◆ PROBLEM TO WORK ON ◆
Copy every item below character for character, but leave the pictures out of your copy.

◆ DATA PROVIDED ◆
>>>>>

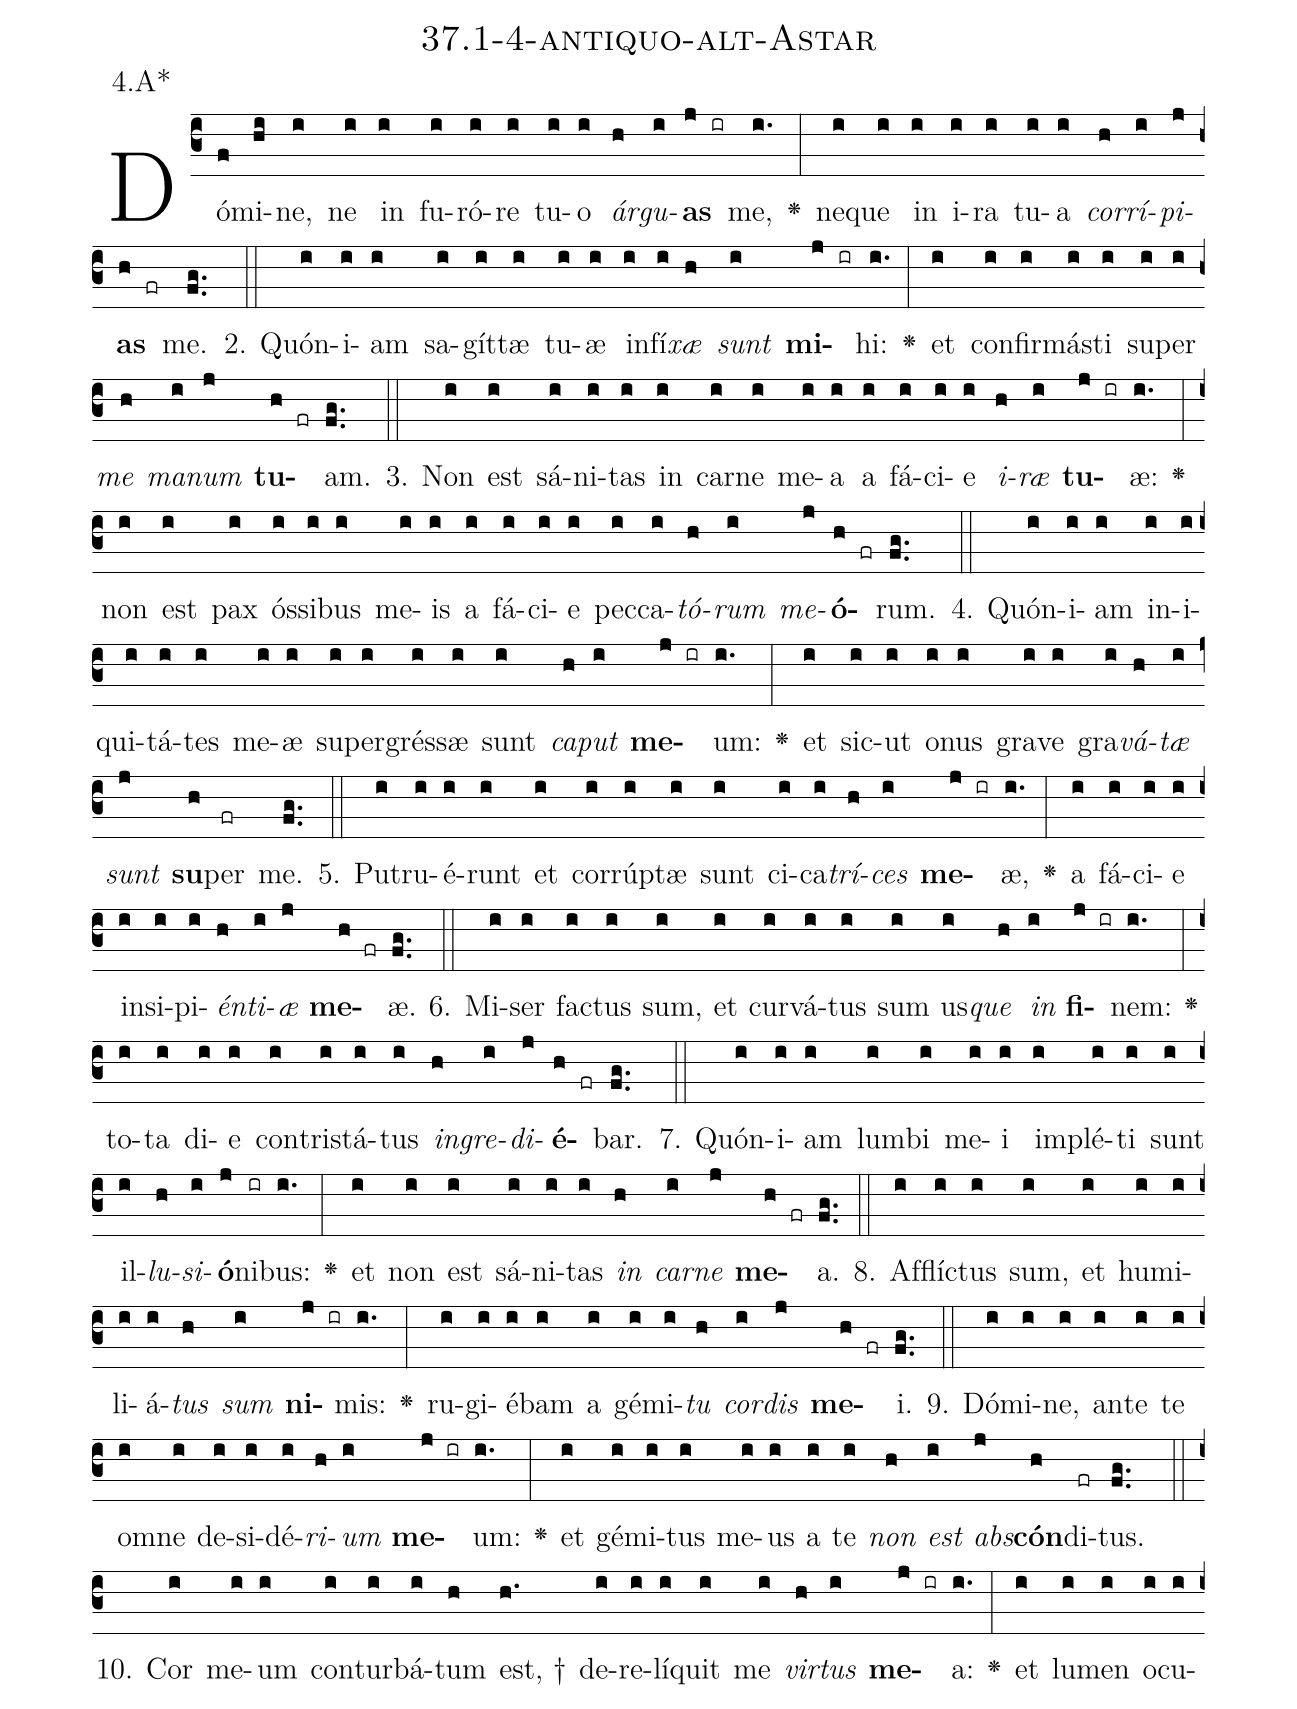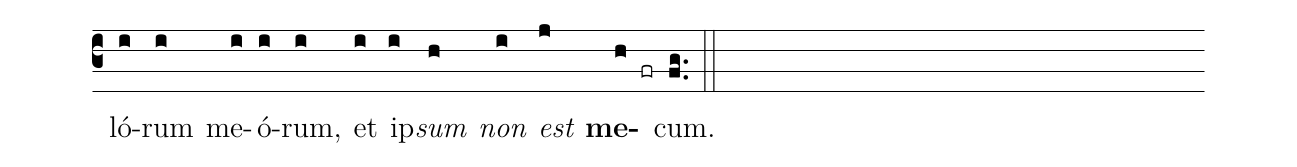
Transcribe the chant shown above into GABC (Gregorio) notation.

name: 37.1-4-antiquo-alt-Astar;
annotation: 4.A*;
%%
(c3)Dó(f)mi(hi)ne,(i) ne(i) in(i) fu(i)ró(i)re(i) tu(i)o(i) <i>ár</i>(h)<i>gu</i>(i)<b>as</b>(j ir) me,(i.) <v>\greheightstar</v>(:) ne(i)que(i) in(i) i(i)ra(i) tu(i)a(i) <i>cor</i>(h)<i>rí</i>(i)<i>pi</i>(j)<b>as</b>(h fr) me.(fg..) (::)
2. Quón(i)i(i)am(i) sa(i)gít(i)tæ(i) tu(i)æ(i) in(i)fí(i)<i>xæ</i>(h) <i>sunt</i>(i) <b>mi</b>(j ir)hi:(i.) <v>\greheightstar</v>(:) et(i) con(i)fir(i)más(i)ti(i) su(i)per(i) <i>me</i>(h) <i>ma</i>(i)<i>num</i>(j) <b>tu</b>(h fr)am.(fg..) (::)
3. Non(i) est(i) sá(i)ni(i)tas(i) in(i) car(i)ne(i) me(i)a(i) a(i) fá(i)ci(i)e(i) <i>i</i>(h)<i>ræ</i>(i) <b>tu</b>(j ir)æ:(i.) <v>\greheightstar</v>(:) non(i) est(i) pax(i) ós(i)si(i)bus(i) me(i)is(i) a(i) fá(i)ci(i)e(i) pec(i)ca(i)<i>tó</i>(h)<i>rum</i>(i) <i>me</i>(j)<b>ó</b>(h fr)rum.(fg..) (::)
4. Quón(i)i(i)am(i) in(i)i(i)qui(i)tá(i)tes(i) me(i)æ(i) su(i)per(i)grés(i)sæ(i) sunt(i) <i>ca</i>(h)<i>put</i>(i) <b>me</b>(j ir)um:(i.) <v>\greheightstar</v>(:) et(i) sic(i)ut(i) o(i)nus(i) gra(i)ve(i) gra(i)<i>vá</i>(h)<i>tæ</i>(i) <i>sunt</i>(j) <b>su</b>(h)per(fr) me.(fg..) (::)
5. Pu(i)tru(i)é(i)runt(i) et(i) cor(i)rúp(i)tæ(i) sunt(i) ci(i)ca(i)<i>trí</i>(h)<i>ces</i>(i) <b>me</b>(j ir)æ,(i.) <v>\greheightstar</v>(:) a(i) fá(i)ci(i)e(i) in(i)si(i)pi(i)<i>én</i>(h)<i>ti</i>(i)<i>æ</i>(j) <b>me</b>(h fr)æ.(fg..) (::)
6. Mi(i)ser(i) fac(i)tus(i) sum,(i) et(i) cur(i)vá(i)tus(i) sum(i) us(i)<i>que</i>(h) <i>in</i>(i) <b>fi</b>(j ir)nem:(i.) <v>\greheightstar</v>(:) to(i)ta(i) di(i)e(i) con(i)tris(i)tá(i)tus(i) <i>in</i>(h)<i>gre</i>(i)<i>di</i>(j)<b>é</b>(h fr)bar.(fg..) (::)
7. Quón(i)i(i)am(i) lum(i)bi(i) me(i)i(i) im(i)plé(i)ti(i) sunt(i) il(i)<i>lu</i>(h)<i>si</i>(i)<b>ó</b>(j)ni(ir)bus:(i.) <v>\greheightstar</v>(:) et(i) non(i) est(i) sá(i)ni(i)tas(i) <i>in</i>(h) <i>car</i>(i)<i>ne</i>(j) <b>me</b>(h fr)a.(fg..) (::)
8. Af(i)flíc(i)tus(i) sum,(i) et(i) hu(i)mi(i)li(i)á(i)<i>tus</i>(h) <i>sum</i>(i) <b>ni</b>(j ir)mis:(i.) <v>\greheightstar</v>(:) ru(i)gi(i)é(i)bam(i) a(i) gé(i)mi(i)<i>tu</i>(h) <i>cor</i>(i)<i>dis</i>(j) <b>me</b>(h fr)i.(fg..) (::)
9. Dó(i)mi(i)ne,(i) an(i)te(i) te(i) om(i)ne(i) de(i)si(i)dé(i)<i>ri</i>(h)<i>um</i>(i) <b>me</b>(j ir)um:(i.) <v>\greheightstar</v>(:) et(i) gé(i)mi(i)tus(i) me(i)us(i) a(i) te(i) <i>non</i>(h) <i>est</i>(i) <i>abs</i>(j)<b>cón</b>(h)di(fr)tus.(fg..) (::)
10. Cor(i) me(i)um(i) con(i)tur(i)bá(i)tum(h) est, †(h.) de(i)re(i)lí(i)quit(i) me(i) <i>vir</i>(h)<i>tus</i>(i) <b>me</b>(j ir)a:(i.) <v>\greheightstar</v>(:) et(i) lu(i)men(i) o(i)cu(i)ló(i)rum(i) me(i)ó(i)rum,(i) et(i) ip(i)<i>sum</i>(h) <i>non</i>(i) <i>est</i>(j) <b>me</b>(h fr)cum.(fg..) (::)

<<<<<

◆ WORKED SOLUTION ◆
Transcribe the chant shown above into GABC (Gregorio) notation.

name: 37.1-4-antiquo-alt-Astar;
annotation: 4.A*;
%%
(c3)Dó(f)mi(hi)ne,(i) ne(i) in(i) fu(i)ró(i)re(i) tu(i)o(i) <i>ár</i>(h)<i>gu</i>(i)<b>as</b>(j ir) me,(i.) <v>\greheightstar</v>(:) ne(i)que(i) in(i) i(i)ra(i) tu(i)a(i) <i>cor</i>(h)<i>rí</i>(i)<i>pi</i>(j)<b>as</b>(h fr) me.(fg..) (::)
2. Quón(i)i(i)am(i) sa(i)gít(i)tæ(i) tu(i)æ(i) in(i)fí(i)<i>xæ</i>(h) <i>sunt</i>(i) <b>mi</b>(j ir)hi:(i.) <v>\greheightstar</v>(:) et(i) con(i)fir(i)más(i)ti(i) su(i)per(i) <i>me</i>(h) <i>ma</i>(i)<i>num</i>(j) <b>tu</b>(h fr)am.(fg..) (::)
3. Non(i) est(i) sá(i)ni(i)tas(i) in(i) car(i)ne(i) me(i)a(i) a(i) fá(i)ci(i)e(i) <i>i</i>(h)<i>ræ</i>(i) <b>tu</b>(j ir)æ:(i.) <v>\greheightstar</v>(:) non(i) est(i) pax(i) ós(i)si(i)bus(i) me(i)is(i) a(i) fá(i)ci(i)e(i) pec(i)ca(i)<i>tó</i>(h)<i>rum</i>(i) <i>me</i>(j)<b>ó</b>(h fr)rum.(fg..) (::)
4. Quón(i)i(i)am(i) in(i)i(i)qui(i)tá(i)tes(i) me(i)æ(i) su(i)per(i)grés(i)sæ(i) sunt(i) <i>ca</i>(h)<i>put</i>(i) <b>me</b>(j ir)um:(i.) <v>\greheightstar</v>(:) et(i) sic(i)ut(i) o(i)nus(i) gra(i)ve(i) gra(i)<i>vá</i>(h)<i>tæ</i>(i) <i>sunt</i>(j) <b>su</b>(h)per(fr) me.(fg..) (::)
5. Pu(i)tru(i)é(i)runt(i) et(i) cor(i)rúp(i)tæ(i) sunt(i) ci(i)ca(i)<i>trí</i>(h)<i>ces</i>(i) <b>me</b>(j ir)æ,(i.) <v>\greheightstar</v>(:) a(i) fá(i)ci(i)e(i) in(i)si(i)pi(i)<i>én</i>(h)<i>ti</i>(i)<i>æ</i>(j) <b>me</b>(h fr)æ.(fg..) (::)
6. Mi(i)ser(i) fac(i)tus(i) sum,(i) et(i) cur(i)vá(i)tus(i) sum(i) us(i)<i>que</i>(h) <i>in</i>(i) <b>fi</b>(j ir)nem:(i.) <v>\greheightstar</v>(:) to(i)ta(i) di(i)e(i) con(i)tris(i)tá(i)tus(i) <i>in</i>(h)<i>gre</i>(i)<i>di</i>(j)<b>é</b>(h fr)bar.(fg..) (::)
7. Quón(i)i(i)am(i) lum(i)bi(i) me(i)i(i) im(i)plé(i)ti(i) sunt(i) il(i)<i>lu</i>(h)<i>si</i>(i)<b>ó</b>(j)ni(ir)bus:(i.) <v>\greheightstar</v>(:) et(i) non(i) est(i) sá(i)ni(i)tas(i) <i>in</i>(h) <i>car</i>(i)<i>ne</i>(j) <b>me</b>(h fr)a.(fg..) (::)
8. Af(i)flíc(i)tus(i) sum,(i) et(i) hu(i)mi(i)li(i)á(i)<i>tus</i>(h) <i>sum</i>(i) <b>ni</b>(j ir)mis:(i.) <v>\greheightstar</v>(:) ru(i)gi(i)é(i)bam(i) a(i) gé(i)mi(i)<i>tu</i>(h) <i>cor</i>(i)<i>dis</i>(j) <b>me</b>(h fr)i.(fg..) (::)
9. Dó(i)mi(i)ne,(i) an(i)te(i) te(i) om(i)ne(i) de(i)si(i)dé(i)<i>ri</i>(h)<i>um</i>(i) <b>me</b>(j ir)um:(i.) <v>\greheightstar</v>(:) et(i) gé(i)mi(i)tus(i) me(i)us(i) a(i) te(i) <i>non</i>(h) <i>est</i>(i) <i>abs</i>(j)<b>cón</b>(h)di(fr)tus.(fg..) (::)
10. Cor(i) me(i)um(i) con(i)tur(i)bá(i)tum(h) est, †(h.) de(i)re(i)lí(i)quit(i) me(i) <i>vir</i>(h)<i>tus</i>(i) <b>me</b>(j ir)a:(i.) <v>\greheightstar</v>(:) et(i) lu(i)men(i) o(i)cu(i)ló(i)rum(i) me(i)ó(i)rum,(i) et(i) ip(i)<i>sum</i>(h) <i>non</i>(i) <i>est</i>(j) <b>me</b>(h fr)cum.(fg..) (::)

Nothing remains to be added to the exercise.